Mercredi 16, les partisans d’une reformation de l’UDF ont été mis en minorité dans un vote du bureau politique de l’ancien parti centriste, qui a refusé tout retour à un UDF historique. Bayrou a donc marqué un point, mais a provoqué une nouvelle sortie de Jean Arthuis, qui a dénoncé une « pratique de gouvernance inacceptable » du président du MoDem.

Complot ou constat ?

Si l’Élysée manœuvre, Bayrou semble en tout cas avoir manqué son créneau. Il disait vouloir révolutionner la politique en apportant avec le MoDem une alternative au bipartisme PS – UMP, seulement depuis sa création, personne au MoDem ne semble pouvoir expliquer quelle sera cette alternative.

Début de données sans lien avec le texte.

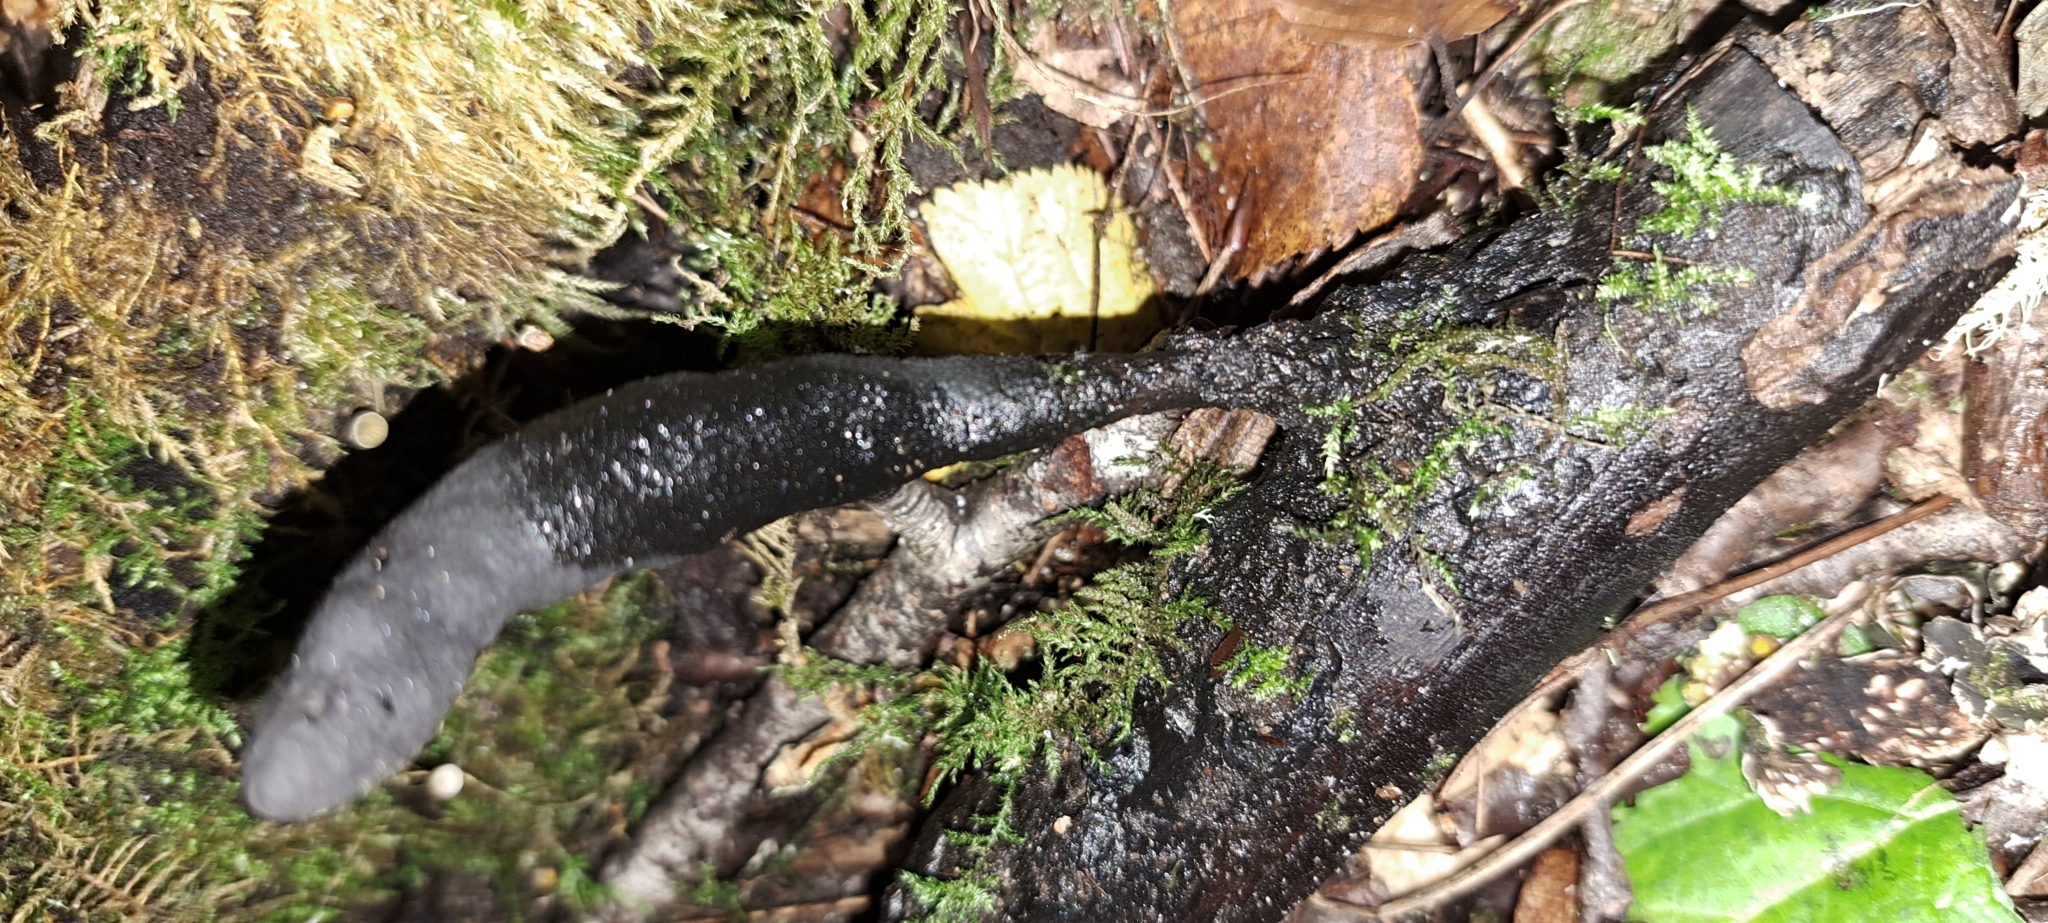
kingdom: Fungi
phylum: Ascomycota
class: Sordariomycetes
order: Xylariales
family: Xylariaceae
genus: Xylaria
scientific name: Xylaria longipes
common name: Dead moll's fingers
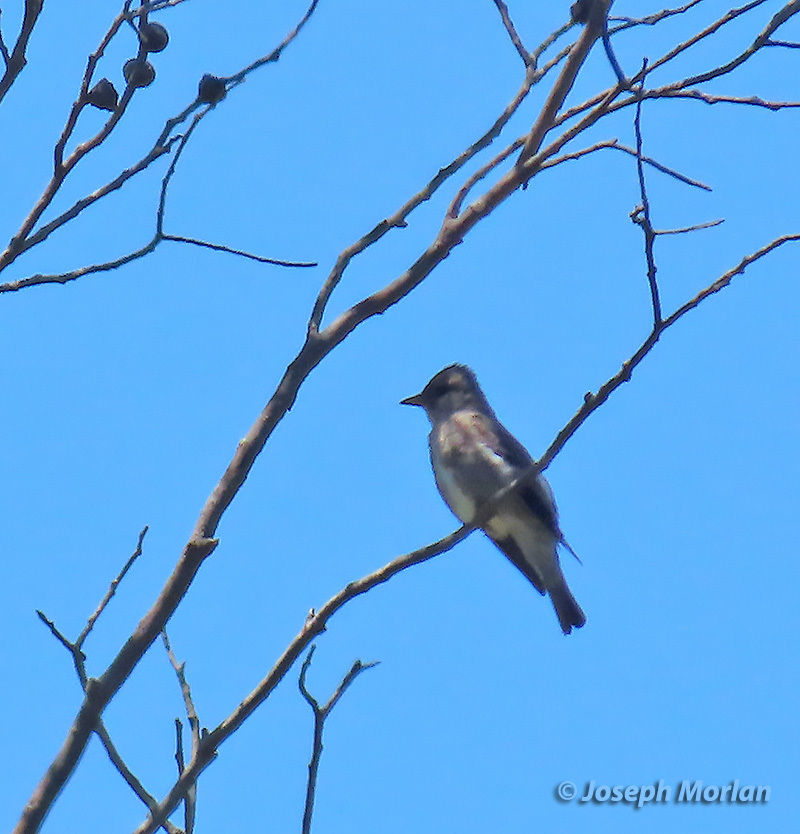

En dépit d’un bon score aux présidentielles, Bayrou n’est pas parvenu à convaincre lors des élections législatives et municipales. Et la critique, souvent formulée à l’égard du PS, qu’il ne se positionne que dans la critique de la majorité sans jamais être une force de proposition pourrait aisément être appliquée au MoDem, dont Bayrou crie l’indépendance sans qu’une ligne politique ou un programme aient pu être définis au bout de près d’un an d’existence. Avec les défections qui s’enchainent, les mouvements au centre et la défaite aux municipales qui l’a gravement affaibli, François Bayrou semble vouloir se convaincre lui même lorsqu’il affirme être sur le chemin d’une rénovation profonde de la politique française, et être la troisième force politique du pays. A relire la note interne de l’Élysée, on a le sentiment qu’il s’agit moins d’une volonté d’abattre François Bayrou que du constat de son échec. Mais les errements du MoDem ne doivent pas laisser penser que François Bayrou a dit son dernier mot. Les difficiles mois à venir n’entameront pas nécessairement sa capacité à rebondir.